=== What to produce ===
Pick up the post on the new torchtext library for PyTorch after its last sentence and keep writing it.

╭─ Text segment

A Preliminary Look at the New torchtext Library for PyTorch

Update: The new TorchText library was released in version 0.9 in March 2021, so this post is historical information.

The PyTorch neural network code library has several closely related libraries, such as torchvision for image processing and torchtext for natural language processing. The existing torchtext library has common datasets such as the IMDB dataset for sentiment analysis. The torchtext library also has many functions that work with the datasets, such as functions to load a dataset, parse a dataset, and build a vocabulary of words from a dataset.

Unfortunately, the torchtext library has two big problems. First, the current torchtext Dataset objects are not compatible with standard PyTorch torch.utils.data Dataset objects. Second, the current torchtext API is really weird and ugly.

╰─
╭─ Provided material

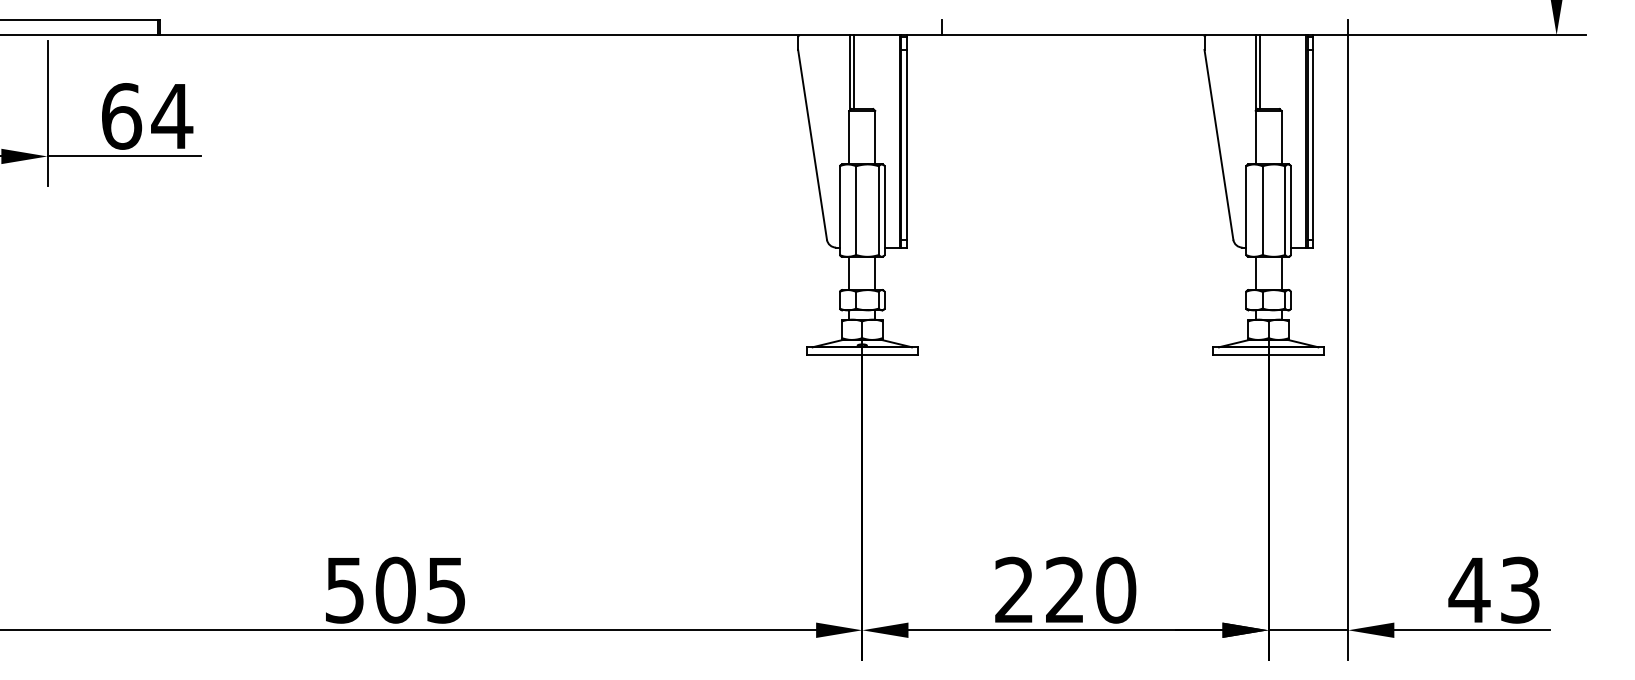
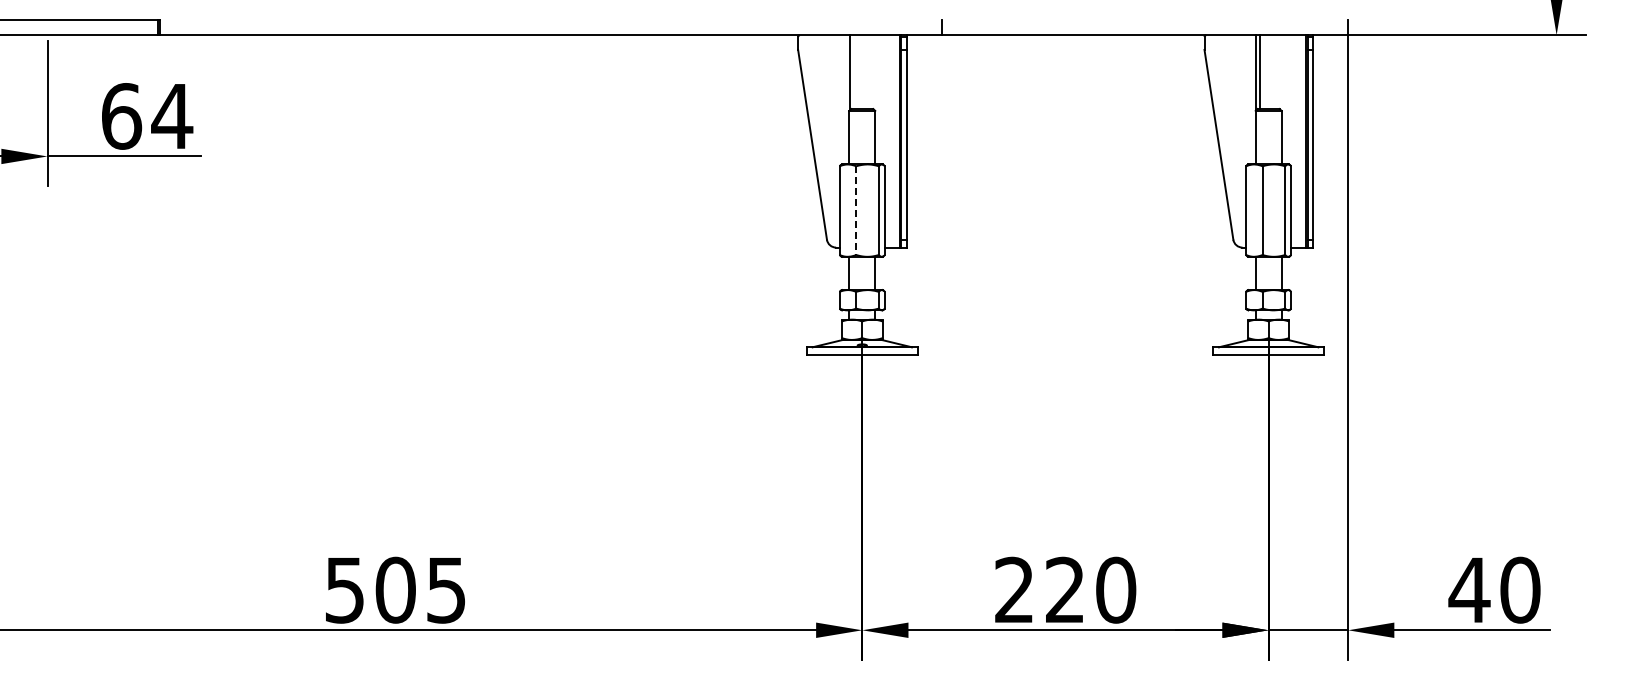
line at (853, 72): present -> none
line at (856, 211): solid -> dashed
text at (1520, 589): 43 -> 40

╰─

=== Result of this exercise ===
When you use a current torchtext dataset, you get all kinds of warnings that everything in the library is being deprecated. I came across a nice blog post that describes the new API for the new torchtext library, which is under development: github.com/pytorch/text/issues/664

In order to experiment with the new torchtext library, I had to install the experimental daily builds of PyTorch and torchtext. I went to download.pytorch.org/whl/nightly/cpu/torch_nightly.html and found a whl file for the January 30, 2021 build of PyTorch, and the build for the same day for torchtext. I downloaded the torch and torchtext whl files to my local machine. I uninstalled my current torch and torchtext modules, and then installed the experimental nightly builds of PyTorch and torchtext without problem — I was very lucky because nightly builds are often wildly unstable.

I coded up a little demo. The demo loads the IMDB dataset, and splits it into training and test sets. Then the demo creates a vocabulary from the training data. And then the demo extracts a short movie review I found at index position [93] in the training data.

Here are some of the key lines of code in the demo:

import torchtext as tt
toker = tt.data.utils.get_tokenizer("basic_english")
train_ds, test_ds = \
  tt.experimental.datasets.IMDB(tokenizer=toker)
tmp_vocab = train_ds.get_vocab()
vocab = tt.vocab.Vocab(counter=tmp_vocab.freqs, \
  max_size=14_000, min_freq=10)
for idx, (label, txt) in enumerate(train_ds):
  # idx is 0, 1, ..
  # label is 0 or 1 (the sentiment)
  # txt is like [29, 70, 10, . . .] (the review)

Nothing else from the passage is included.